Preparing for tests in this course felt more useful than other courses, since in many ways it’s similar to preparing
for technical interviews.
- We spent some time learning about P and NP. I feel like it’s only worthwhile to
learn that content if you spend an entire semester digging into the details. Instead,
I wish we’d learned about something else like FFT.
- CSC411/2515: Machine Learning and Data Mining
- Focus on using a mathematical framework to understand classical algorithms leading to principled generalizations (e.g. k-means to EM algorithm, regularization as MAP estimation).
- CSC412/2506: Probabilistic Learning and Reasoning
- Independence relationships in Bayesian networks via d-separation, as well as inference and learning in other probabilistic graphical models. Focus on variational inference in latent variable models, in particular implementing a VAE from scratch.
- CSC421/2516: Neural Networks and Deep Learning
- Modern deep learning research, in particular implementing attention mechanisms in a Transformer, and implementing a CycleGAN.

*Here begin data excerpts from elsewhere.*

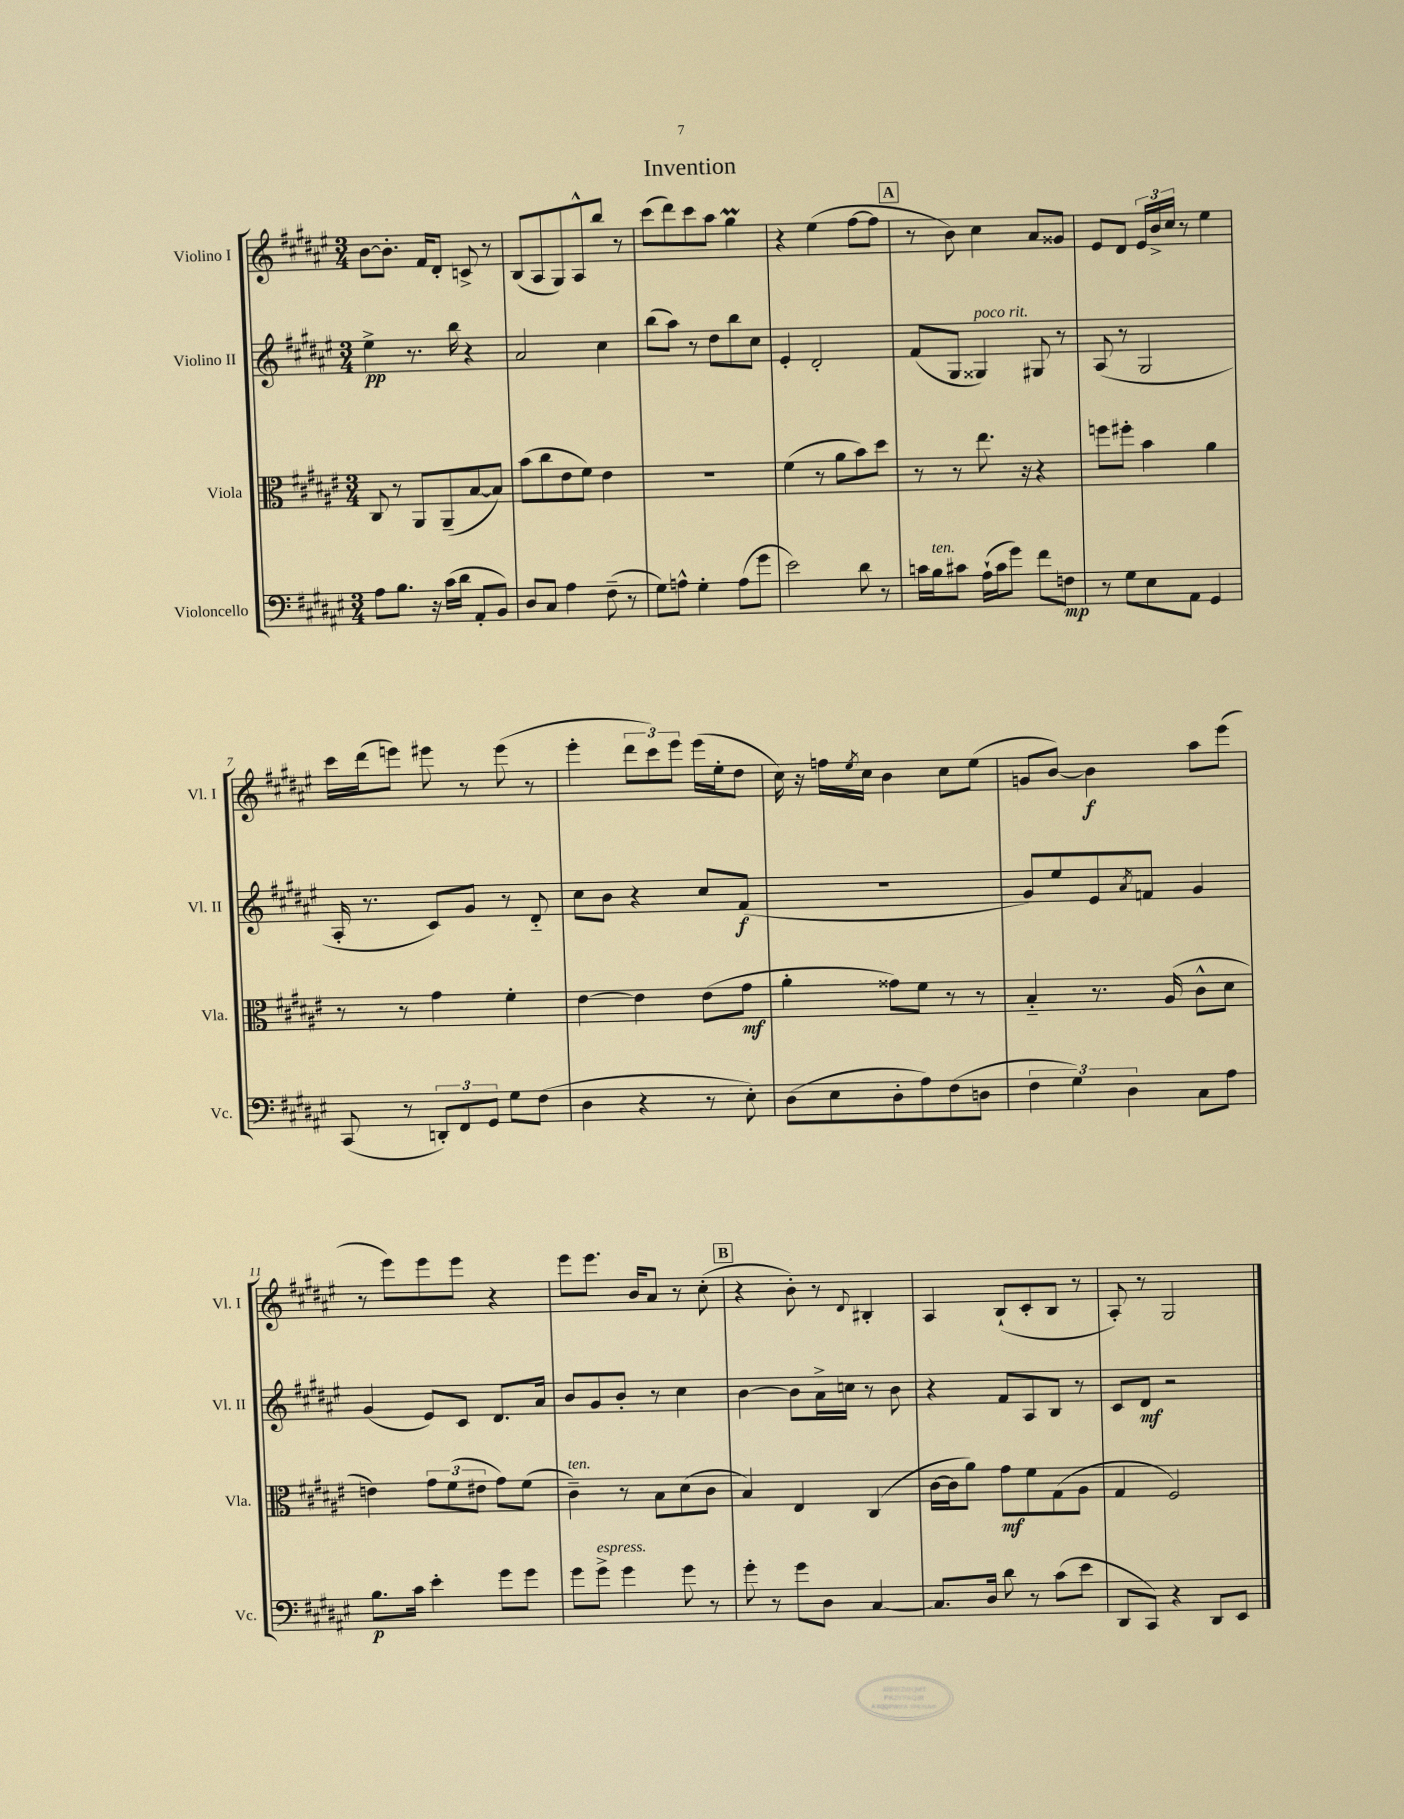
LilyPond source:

\header { title = "Invention" }
<<
\new StaffGroup <<
\new Staff = "s0" \with { instrumentName = "Violino I" shortInstrumentName = "Vl. I" } {
    \clef treble \key fis \major \numericTimeSignature \time 3/4
    b'8~ b'8.-. fis'16 dis'8-. c'8-> r8 |
    b8( ais8 gis8) ais8-^ b''8 r8 |
    cis'''8( dis'''8) cis'''8 ais''8 gis''4\prall |
    r4 eis''4( fis''8~ fis''8 |
    \mark \markup { \box "A" } r8 b'8) cis''4 ais'8 gisis'8 |
    eis'8 dis'8 \tuplet 3/2 { eis'16 b'16-> cis''16 } r8 eis''4 |
    cis'''16 dis'''16( e'''8) eis'''8 r8 eis'''8( r8 |
    eis'''4-. \tuplet 3/2 { dis'''8 cis'''8) eis'''8 } eis'''16( eis''16-. dis''8 |
    cis''16) r16 f''16 \acciaccatura { eis''8 } cis''16 b'4 cis''8 eis''8( |
    g'8 b'8~) b'4\f ais''8 eis'''8( |
    r8 eis'''8) eis'''8 eis'''8 r4 |
    eis'''8 eis'''8. b'16 ais'8 r8 cis''8-.( |
    \mark \markup { \box "B" } r4 b'8-.) r8 \appoggiatura { dis'8 } bis4-. |
    ais4 b8-!( cis'8-. b8 r8 |
    ais8-.) r8 gis2 \bar "|." |
}
\new Staff = "s1" \with { instrumentName = "Violino II" shortInstrumentName = "Vl. II" } {
    \clef treble \key fis \major \numericTimeSignature \time 3/4
    eis''4->\pp r8. b''16 r4 |
    ais'2 cis''4 |
    b''8( ais''8) r8 dis''8 b''8 cis''8 |
    eis'4-. dis'2-. |
    \mark \markup { \box "A" } fis'8( gis8 gisis4^\markup { \italic "poco rit." }) gis8 r8 |
    ais8( r8 gis2 |
    ais16-. r8. cis'8) gis'8 r8 dis'8-_ |
    cis''8 b'8 r4 cis''8 fis'8\f( |
    R2. |
    gis'8) eis''8 eis'8 \acciaccatura { ais'8 } f'8 gis'4 |
    gis'4( eis'8) cis'8 dis'8. ais'16 |
    b'8 gis'8 b'8-. r8 cis''4 |
    \mark \markup { \box "B" } b'4~ b'8 ais'16-> c''16 r8 b'8 |
    r4 fis'8 ais8 b8 r8 |
    cis'8 dis'8\mf r2 \bar "|." |
}
\new Staff = "s2" \with { instrumentName = "Viola" shortInstrumentName = "Vla." } {
    \clef alto \key fis \major \numericTimeSignature \time 3/4
    cis8 r8 ais,8 ais,8--( b8~ b8) |
    b'8( cis''8 eis'8 fis'8) eis'4 |
    R2. |
    fis'4( r8 ais'8 b'8) dis''8 |
    \mark \markup { \box "A" } r8 r8 eis''8. r16 r4 |
    f''8 fis''8-. b'4 ais'4 |
    r8 r8 gis'4 fis'4-. |
    eis'4~ eis'4 eis'8( gis'8\mf |
    ais'4-. gisis'8) fis'8 r8 r8 |
    b4-_ r8. ais16( cis'8-^ dis'8 |
    e'4) \tuplet 3/2 { gis'8 fis'8( eis'8 } gis'8) fis'8( |
    cis'4--^\markup { \italic "ten." }) r8 b8 dis'8( cis'8 |
    \mark \markup { \box "B" } b4) eis4 cis4( |
    cis'16~ cis'16 ais'8) gis'8\mf fis'8 gis8( ais8 |
    gis4 fis2) \bar "|." |
}
\new Staff = "s3" \with { instrumentName = "Violoncello" shortInstrumentName = "Vc." } {
    \clef bass \key fis \major \numericTimeSignature \time 3/4
    ais8 b8. r16 cis'16( dis'16 ais,8-. b,8) |
    dis8 cis8 ais4 fis8--( r8 |
    gis8) a8-^ gis4-. a8( gis'8 |
    eis'2) dis'8 r8 |
    \mark \markup { \box "A" } c'16 b16^\markup { \italic "ten." } cis'8 ais16-!( cis'16 gis'8) fis'8 f8\mp |
    r8 gis8 eis8 ais,8 gis,4 |
    cis,8( r8 \tuplet 3/2 { d,8-.) fis,8 gis,8 } gis8 fis8( |
    dis4 r4 r8 eis8-.) |
    dis8( eis8 dis8-. ais8) fis8( d8 |
    \tuplet 3/2 { fis4 gis4) dis4 } cis8 ais8 |
    b8.\p cis'16 eis'4-. gis'8 gis'8 |
    gis'8 gis'8->^\markup { \italic "espress." } gis'4 gis'8 r8 |
    \mark \markup { \box "B" } gis'8-. r8 gis'8 dis8 cis4~ |
    cis8. dis16 dis'8 r8 cis'8( eis'8 |
    dis,8 cis,8) r4 dis,8 eis,8 \bar "|." |
}
>>
>>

- CSC2541: Machine Learning for Health
- A graduate seminar course looking at research into applying machine learning in the clinic, with major project and problem set components.
- MAT240: Algebra I
- We used the book Linear Algebra by Insel, Spence, and Friedberg.
- Proofs in linear algebra are all so clean. This was a great way to be introduced to proofs.
- MAT247: Algebra II
- We used the book Linear Algebra by Insel, Spence, and Friedberg.

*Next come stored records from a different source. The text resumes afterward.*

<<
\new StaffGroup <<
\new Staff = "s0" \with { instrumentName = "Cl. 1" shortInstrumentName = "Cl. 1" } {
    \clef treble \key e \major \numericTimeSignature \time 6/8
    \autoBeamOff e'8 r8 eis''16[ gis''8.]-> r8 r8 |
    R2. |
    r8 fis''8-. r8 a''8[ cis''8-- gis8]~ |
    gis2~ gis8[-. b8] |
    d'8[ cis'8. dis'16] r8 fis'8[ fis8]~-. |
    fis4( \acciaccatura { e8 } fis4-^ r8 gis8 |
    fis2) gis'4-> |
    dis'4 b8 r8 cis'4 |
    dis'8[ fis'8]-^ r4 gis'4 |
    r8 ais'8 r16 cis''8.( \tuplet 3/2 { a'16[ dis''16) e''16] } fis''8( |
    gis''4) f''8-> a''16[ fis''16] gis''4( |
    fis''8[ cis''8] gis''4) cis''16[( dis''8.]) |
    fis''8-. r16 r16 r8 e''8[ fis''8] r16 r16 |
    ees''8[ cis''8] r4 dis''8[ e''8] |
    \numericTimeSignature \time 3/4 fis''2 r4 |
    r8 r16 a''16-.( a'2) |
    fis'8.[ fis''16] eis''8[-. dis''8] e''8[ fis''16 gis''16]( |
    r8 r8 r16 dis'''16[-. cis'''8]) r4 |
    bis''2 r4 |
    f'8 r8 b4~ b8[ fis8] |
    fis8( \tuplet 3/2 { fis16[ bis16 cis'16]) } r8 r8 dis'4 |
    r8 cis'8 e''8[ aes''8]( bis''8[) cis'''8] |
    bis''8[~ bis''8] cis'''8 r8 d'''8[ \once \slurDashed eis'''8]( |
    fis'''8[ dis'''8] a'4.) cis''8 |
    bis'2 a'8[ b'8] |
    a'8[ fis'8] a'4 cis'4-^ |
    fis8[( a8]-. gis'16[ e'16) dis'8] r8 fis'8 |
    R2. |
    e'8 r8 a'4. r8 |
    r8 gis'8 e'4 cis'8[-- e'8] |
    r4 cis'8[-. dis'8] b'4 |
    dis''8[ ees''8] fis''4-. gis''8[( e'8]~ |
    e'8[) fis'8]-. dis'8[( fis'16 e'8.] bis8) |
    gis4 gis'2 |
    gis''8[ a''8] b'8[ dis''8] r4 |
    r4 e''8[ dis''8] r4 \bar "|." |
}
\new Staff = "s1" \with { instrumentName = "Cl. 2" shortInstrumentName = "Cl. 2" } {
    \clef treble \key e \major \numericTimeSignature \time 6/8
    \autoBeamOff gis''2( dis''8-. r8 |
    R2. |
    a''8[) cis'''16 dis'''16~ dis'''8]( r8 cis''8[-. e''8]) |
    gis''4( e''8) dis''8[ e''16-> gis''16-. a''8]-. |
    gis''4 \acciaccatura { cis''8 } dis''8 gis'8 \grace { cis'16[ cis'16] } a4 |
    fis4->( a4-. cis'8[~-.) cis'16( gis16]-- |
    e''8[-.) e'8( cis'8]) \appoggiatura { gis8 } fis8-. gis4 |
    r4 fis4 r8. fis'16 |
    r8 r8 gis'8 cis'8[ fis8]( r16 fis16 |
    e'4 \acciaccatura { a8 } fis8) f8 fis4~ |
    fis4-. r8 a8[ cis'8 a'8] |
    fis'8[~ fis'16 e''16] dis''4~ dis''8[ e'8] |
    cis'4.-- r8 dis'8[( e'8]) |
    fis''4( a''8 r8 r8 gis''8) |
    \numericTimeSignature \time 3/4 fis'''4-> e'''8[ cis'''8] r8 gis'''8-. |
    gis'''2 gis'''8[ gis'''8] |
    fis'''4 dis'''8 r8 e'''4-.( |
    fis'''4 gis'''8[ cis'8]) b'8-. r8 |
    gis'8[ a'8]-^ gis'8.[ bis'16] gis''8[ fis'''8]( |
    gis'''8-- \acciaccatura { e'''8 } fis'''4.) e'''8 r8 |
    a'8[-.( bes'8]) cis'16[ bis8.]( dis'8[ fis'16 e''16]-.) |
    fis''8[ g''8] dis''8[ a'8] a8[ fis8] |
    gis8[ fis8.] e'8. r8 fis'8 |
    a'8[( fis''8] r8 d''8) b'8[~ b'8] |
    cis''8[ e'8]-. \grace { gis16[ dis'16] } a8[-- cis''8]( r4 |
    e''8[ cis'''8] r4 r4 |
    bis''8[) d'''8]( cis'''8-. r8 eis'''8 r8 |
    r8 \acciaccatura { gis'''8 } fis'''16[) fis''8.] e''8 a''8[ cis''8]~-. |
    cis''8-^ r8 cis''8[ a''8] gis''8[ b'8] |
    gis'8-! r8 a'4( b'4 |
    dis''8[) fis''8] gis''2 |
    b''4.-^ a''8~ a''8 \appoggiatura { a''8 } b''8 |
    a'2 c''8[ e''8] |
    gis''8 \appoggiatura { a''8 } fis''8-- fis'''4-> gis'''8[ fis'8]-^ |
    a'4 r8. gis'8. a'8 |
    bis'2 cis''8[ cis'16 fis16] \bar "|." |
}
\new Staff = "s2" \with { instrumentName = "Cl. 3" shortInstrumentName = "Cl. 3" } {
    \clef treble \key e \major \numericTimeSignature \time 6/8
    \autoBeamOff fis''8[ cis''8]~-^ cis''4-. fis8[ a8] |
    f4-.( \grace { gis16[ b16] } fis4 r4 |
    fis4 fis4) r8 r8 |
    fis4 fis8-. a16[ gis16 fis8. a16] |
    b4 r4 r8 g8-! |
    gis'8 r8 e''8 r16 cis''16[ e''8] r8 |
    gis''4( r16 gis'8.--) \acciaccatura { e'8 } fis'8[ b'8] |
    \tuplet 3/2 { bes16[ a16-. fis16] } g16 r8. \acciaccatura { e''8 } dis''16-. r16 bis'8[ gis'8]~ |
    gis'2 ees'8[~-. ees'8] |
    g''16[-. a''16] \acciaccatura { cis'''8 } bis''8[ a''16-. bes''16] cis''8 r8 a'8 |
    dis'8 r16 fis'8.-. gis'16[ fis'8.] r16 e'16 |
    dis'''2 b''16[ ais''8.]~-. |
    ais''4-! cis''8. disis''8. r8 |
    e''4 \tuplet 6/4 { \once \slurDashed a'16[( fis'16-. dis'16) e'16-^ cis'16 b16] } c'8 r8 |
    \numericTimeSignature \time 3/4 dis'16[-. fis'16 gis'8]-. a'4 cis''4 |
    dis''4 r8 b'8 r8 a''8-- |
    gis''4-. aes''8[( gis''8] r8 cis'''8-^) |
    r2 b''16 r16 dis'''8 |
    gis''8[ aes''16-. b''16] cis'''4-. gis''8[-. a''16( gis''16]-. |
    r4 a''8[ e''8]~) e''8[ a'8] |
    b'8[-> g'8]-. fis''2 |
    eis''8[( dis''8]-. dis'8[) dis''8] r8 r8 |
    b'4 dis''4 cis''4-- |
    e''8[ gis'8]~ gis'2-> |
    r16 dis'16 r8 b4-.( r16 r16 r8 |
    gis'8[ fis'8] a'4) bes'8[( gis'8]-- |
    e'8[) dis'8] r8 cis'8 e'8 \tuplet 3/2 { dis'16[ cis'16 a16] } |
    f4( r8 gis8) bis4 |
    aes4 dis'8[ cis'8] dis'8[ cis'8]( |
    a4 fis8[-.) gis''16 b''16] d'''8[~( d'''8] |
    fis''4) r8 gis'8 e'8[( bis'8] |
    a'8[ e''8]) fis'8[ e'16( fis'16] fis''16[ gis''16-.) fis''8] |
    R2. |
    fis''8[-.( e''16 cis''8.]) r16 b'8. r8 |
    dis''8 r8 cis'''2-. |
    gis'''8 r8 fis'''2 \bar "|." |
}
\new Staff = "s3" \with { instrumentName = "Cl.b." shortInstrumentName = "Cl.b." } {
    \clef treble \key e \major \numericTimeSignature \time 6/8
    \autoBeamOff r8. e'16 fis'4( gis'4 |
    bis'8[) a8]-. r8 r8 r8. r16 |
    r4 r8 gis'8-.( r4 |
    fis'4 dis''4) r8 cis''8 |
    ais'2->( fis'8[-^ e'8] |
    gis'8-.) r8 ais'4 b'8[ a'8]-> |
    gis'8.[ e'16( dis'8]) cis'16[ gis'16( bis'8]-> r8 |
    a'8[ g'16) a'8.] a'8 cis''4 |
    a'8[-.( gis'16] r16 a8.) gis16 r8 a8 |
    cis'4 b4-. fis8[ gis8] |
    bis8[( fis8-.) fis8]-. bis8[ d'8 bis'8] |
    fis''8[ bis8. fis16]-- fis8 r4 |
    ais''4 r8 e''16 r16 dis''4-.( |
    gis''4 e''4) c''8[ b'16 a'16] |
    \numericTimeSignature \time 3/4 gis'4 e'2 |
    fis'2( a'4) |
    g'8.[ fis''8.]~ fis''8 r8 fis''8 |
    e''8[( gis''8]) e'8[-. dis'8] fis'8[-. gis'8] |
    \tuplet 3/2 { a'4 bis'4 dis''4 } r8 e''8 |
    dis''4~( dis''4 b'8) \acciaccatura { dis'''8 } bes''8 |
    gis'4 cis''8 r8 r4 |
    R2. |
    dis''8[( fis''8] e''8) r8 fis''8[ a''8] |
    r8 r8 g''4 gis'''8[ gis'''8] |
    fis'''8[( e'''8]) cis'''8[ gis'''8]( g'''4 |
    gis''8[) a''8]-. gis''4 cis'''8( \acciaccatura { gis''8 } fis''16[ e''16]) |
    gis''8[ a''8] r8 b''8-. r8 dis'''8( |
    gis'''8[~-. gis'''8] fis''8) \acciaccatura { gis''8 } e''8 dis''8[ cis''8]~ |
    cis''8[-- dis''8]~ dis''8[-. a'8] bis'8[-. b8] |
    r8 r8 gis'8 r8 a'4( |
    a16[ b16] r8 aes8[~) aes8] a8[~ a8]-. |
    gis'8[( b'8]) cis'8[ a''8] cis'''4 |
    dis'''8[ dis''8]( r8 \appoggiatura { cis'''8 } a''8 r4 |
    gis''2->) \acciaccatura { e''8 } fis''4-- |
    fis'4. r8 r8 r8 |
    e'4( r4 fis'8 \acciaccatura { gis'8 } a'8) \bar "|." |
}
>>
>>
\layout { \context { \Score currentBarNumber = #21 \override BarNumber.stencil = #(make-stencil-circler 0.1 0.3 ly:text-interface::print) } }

- We learned about the Jordan Canonical Form, which was
super confusing and hard to compute. But then it came up later in my ODEs class which was cool.
- We also learned the Cayley-Hamilton theorem,
which was super weird. I think it has a lot of interesting applications but I haven’t encountered one myself outside
- MAT157: Analysis I
- Closely follows Michael Spivak’s Calculus. This course was my first introduction to
pure math, and is particularly known for rigorously constructing
the real numbers using dedekind cuts in the first month.
- CSC148: Introduction to Computer Science
- I had tried and failed to teach myself about recursion and binary trees before taking this course.
This course taught me those concepts really well, and moreover I was surprised how easy it felt to learn them.
- I meta-learned that learning new things is much more efficient when you can find a good resource to learn it from rather than just trying think really hard about it for a long time and getting frustrated.
- CSC165: Mathematical Expression and Reasoning for Computer Science
- One cool thing we learned was connecting number theory concepts to applications to RSA in cryptography.
- CSC207: Software Design
(Lindsey Shorser and
- One random thing I learned in this course was about underflow and overflow in floating point.
- Besides this, I think the course would have been more interesting if there was a larger project component.
- CSC240: Enriched Introduction to Theory of Computation
- The most challenging course I’ve taken. Heavy emphasis on problem-solving
techniques and thinking deeply combined with rigorous proofs (including formal proofs.)
- For one problem set we were given the
Boyer-Moore majority voting algorithm
and had to come up with and prove our own invariants to show correctness.
- CCR199: Common Humanity
- A small seminar course looking at the idea of common humanity throughout
history, with a particular focus on Apartheid in South Africa.
- LTE199: Biotechnology and Society
- A small seminar course looking at the potential impact of various
biotechnologies such as CRISPR-Cas9 and paradigms such as personalized medicine.